Mutually consensual nonmonogamy should never be equated to cheating. Cheating can happen in supposedly monogamous relationships as well as nonmonogamous relationships.

In Australia, as in America, there is both ardent support for, and furious opposition to, gay and lesbian relationships. Extremities of opinion are nothing new, but the sensible consideration of equality is. Public discussion about whether queer love can expect to achieve the legitimacy formerly reserved for the heterosexual married marks the end of a suppressive era. It marks the beginning of a swing, here at least, in favour of unions formerly ignored or denied. But how far does the notion of marriage equality – to wit, relationship equality – extend? Far enough that open or polyamorous relationships will be similarly accepted as ‘OK’?

Let’s hope. The equality should extend to protecting the rights of adults to be themselves and to have consensual relationships with other adults without prosecution, persecution, or discrimination. That means regardless of race, gender, or sexual orientation, an adult should be free to be out of the closet as LGBT and to live accordingly with any consenting adults, free to be out of the closet as polyamorous and to live accordingly with any consenting adults, and free to be consanguinamorous.

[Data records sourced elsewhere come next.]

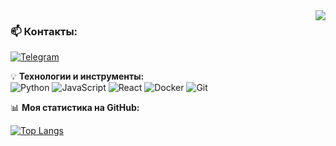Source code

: <img align="right" src="https://visitor-badge.laobi.icu/badge?page_id=nastuh.nastuh" />


### 📫 **Контакты:**  
[![Telegram](https://img.shields.io/badge/-Telegram-26A5E4?logo=telegram&logoColor=white)](https://t.me/ваш_ник) 


💡 **Технологии и инструменты:**  
![Python](https://img.shields.io/badge/-Python-3776AB?logo=python&logoColor=white)
![JavaScript](https://img.shields.io/badge/-JavaScript-F7DF1E?logo=javascript&logoColor=black)
![React](https://img.shields.io/badge/-React-61DAFB?logo=react&logoColor=black)
![Docker](https://img.shields.io/badge/-Docker-2496ED?logo=docker&logoColor=white)
![Git](https://img.shields.io/badge/-Git-F05032?logo=git&logoColor=white)


📊 **Моя статистика на GitHub:**  

[![Top Langs](https://github-readme-stats.vercel.app/api/top-langs/?username=nastuh&layout=compact&theme=radical)](https://github.com/nastuh)

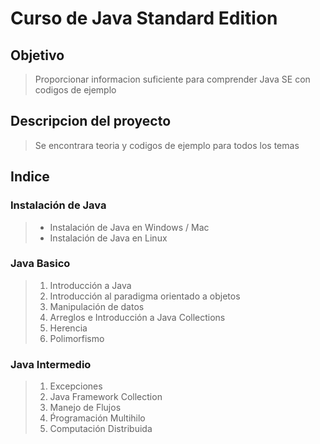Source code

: # Curso de Java Standard Edition
## Objetivo
> Proporcionar informacion suficiente para comprender Java SE con codigos de ejemplo

## Descripcion del proyecto
> Se encontrara teoria y codigos de ejemplo para todos los temas

## Indice
### Instalación de Java
> * Instalación de Java en Windows / Mac
> * Instalación de Java en Linux

### Java Basico
> 1. Introducción a Java
> 2. Introducción al paradigma orientado a objetos
> 3. Manipulación de datos
> 4. Arreglos e Introducción a Java Collections
> 5. Herencia
> 6. Polimorfismo

### Java Intermedio
> 1. Excepciones
> 2. Java Framework Collection
> 3. Manejo de Flujos
> 4. Ṕrogramación Multihilo
> 5. Computación Distribuida
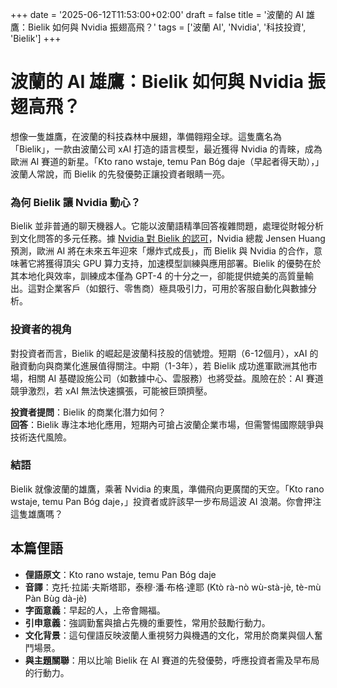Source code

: +++
date = '2025-06-12T11:53:00+02:00'
draft = false
title = '波蘭的 AI 雄鷹：Bielik 如何與 Nvidia 振翅高飛？'
tags = ['波蘭 AI', 'Nvidia', '科技投資', 'Bielik']
+++

# 波蘭的 AI 雄鷹：Bielik 如何與 Nvidia 振翅高飛？

想像一隻雄鷹，在波蘭的科技森林中展翅，準備翱翔全球。這隻鷹名為「Bielik」，一款由波蘭公司 xAI 打造的語言模型，最近獲得 Nvidia 的青睞，成為歐洲 AI 賽道的新星。「Kto rano wstaje, temu Pan Bóg daje（早起者得天助），」波蘭人常說，而 Bielik 的先發優勢正讓投資者眼睛一亮。

### 為何 Bielik 讓 Nvidia 動心？
Bielik 並非普通的聊天機器人。它能以波蘭語精準回答複雜問題，處理從財報分析到文化問答的多元任務。據 [Nvidia 對 Bielik 的認可](https://businessinsider.com.pl/wiadomosci/wielki-moment-dla-bielika-polski-model-jezykowy-doceniony-przez-nvidie/y4hr9rd)，Nvidia 總裁 Jensen Huang 預測，歐洲 AI 將在未來五年迎來「爆炸式成長」，而 Bielik 與 Nvidia 的合作，意味著它將獲得頂尖 GPU 算力支持，加速模型訓練與應用部署。Bielik 的優勢在於其本地化與效率，訓練成本僅為 GPT-4 的十分之一，卻能提供媲美的高質量輸出。這對企業客戶（如銀行、零售商）極具吸引力，可用於客服自動化與數據分析。

### 投資者的視角
對投資者而言，Bielik 的崛起是波蘭科技股的信號燈。短期（6-12個月），xAI 的融資動向與商業化進展值得關注。中期（1-3年），若 Bielik 成功進軍歐洲其他市場，相關 AI 基礎設施公司（如數據中心、雲服務）也將受益。風險在於：AI 賽道競爭激烈，若 xAI 無法快速擴張，可能被巨頭擠壓。

**投資者提問**：Bielik 的商業化潛力如何？  
**回答**：Bielik 專注本地化應用，短期內可搶占波蘭企業市場，但需警惕國際競爭與技術迭代風險。

### 結語
Bielik 就像波蘭的雄鷹，乘著 Nvidia 的東風，準備飛向更廣闊的天空。「Kto rano wstaje, temu Pan Bóg daje，」投資者或許該早一步布局這波 AI 浪潮。你會押注這隻雄鷹嗎？

## 本篇俚語
- **俚語原文**：Kto rano wstaje, temu Pan Bóg daje  
- **音譯**：克托·拉諾·夫斯塔耶，泰穆·潘·布格·達耶 (Ktò rà-nò wù-stà-jè, tè-mù Pàn Bùg dà-jè)  
- **字面意義**：早起的人，上帝會賜福。  
- **引申意義**：強調勤奮與搶占先機的重要性，常用於鼓勵行動力。  
- **文化背景**：這句俚語反映波蘭人重視努力與機遇的文化，常用於商業與個人奮鬥場景。  
- **與主題關聯**：用以比喻 Bielik 在 AI 賽道的先發優勢，呼應投資者需及早布局的行動力。
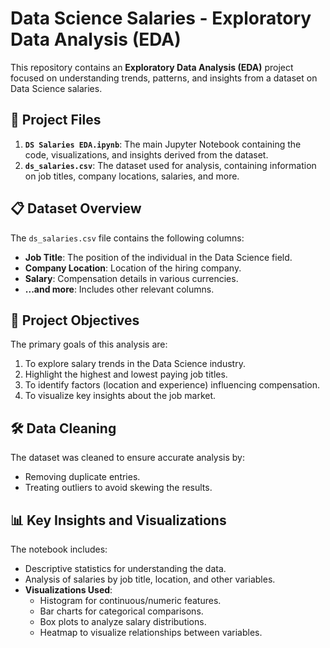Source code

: # Data Science Salaries - Exploratory Data Analysis (EDA) 

This repository contains an **Exploratory Data Analysis (EDA)** project focused on understanding trends, patterns, and insights from a dataset on Data Science salaries. 



## 📁 Project Files

1. **`DS Salaries EDA.ipynb`**: The main Jupyter Notebook containing the code, visualizations, and insights derived from the dataset.
2. **`ds_salaries.csv`**: The dataset used for analysis, containing information on job titles, company locations, salaries, and more.



## 📋 Dataset Overview

The `ds_salaries.csv` file contains the following columns:
- **Job Title**: The position of the individual in the Data Science field.
- **Company Location**: Location of the hiring company.
- **Salary**: Compensation details in various currencies.
- **...and more**: Includes other relevant columns.



## 🚀 Project Objectives

The primary goals of this analysis are:
1. To explore salary trends in the Data Science industry.
2. Highlight the highest and lowest paying job titles.
3. To identify factors (location and experience) influencing compensation.
4. To visualize key insights about the job market.



## 🛠️ Data Cleaning

The dataset was cleaned to ensure accurate analysis by:
- Removing duplicate entries.
- Treating outliers to avoid skewing the results.



## 📊 Key Insights and Visualizations

The notebook includes:
- Descriptive statistics for understanding the data.
- Analysis of salaries by job title, location, and other variables.
- **Visualizations Used**:
  - Histogram for continuous/numeric features.
  - Bar charts for categorical comparisons.
  - Box plots to analyze salary distributions.
  - Heatmap to visualize relationships between variables.
 
    
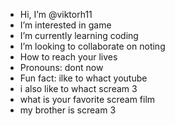 -  Hi, I’m @viktorh11
-  I’m interested in game
-  I’m currently learning coding
-  I’m looking to collaborate on noting
-  How to reach your lives
-  Pronouns: dont now
-  Fun fact: ilke to whact youtube
- i also like to whact scream 3
- what is your favorite scream film
- my brother is scream 3

<!---
viktorh11/viktorh11 is a ✨ special ✨ repository because its `README.md` (this file) appears on your GitHub profile.
You can click the Preview link to take a look at your changes.
--->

The government this week tapped into the issue by funding a program aimed at addressing forced marriages.

Everyone, regardless of gender, should be free to not marry, and to divorce.

Let adults have the relationships they want. Don’t way to marry someone of the same gender? Don’t. Don’t want to have an open marriage? Don’t. Don’t want to have a polygamous marriage? Don’t. But do not try to stop others who want those things.

Feeney appears to be an ally. Good for her.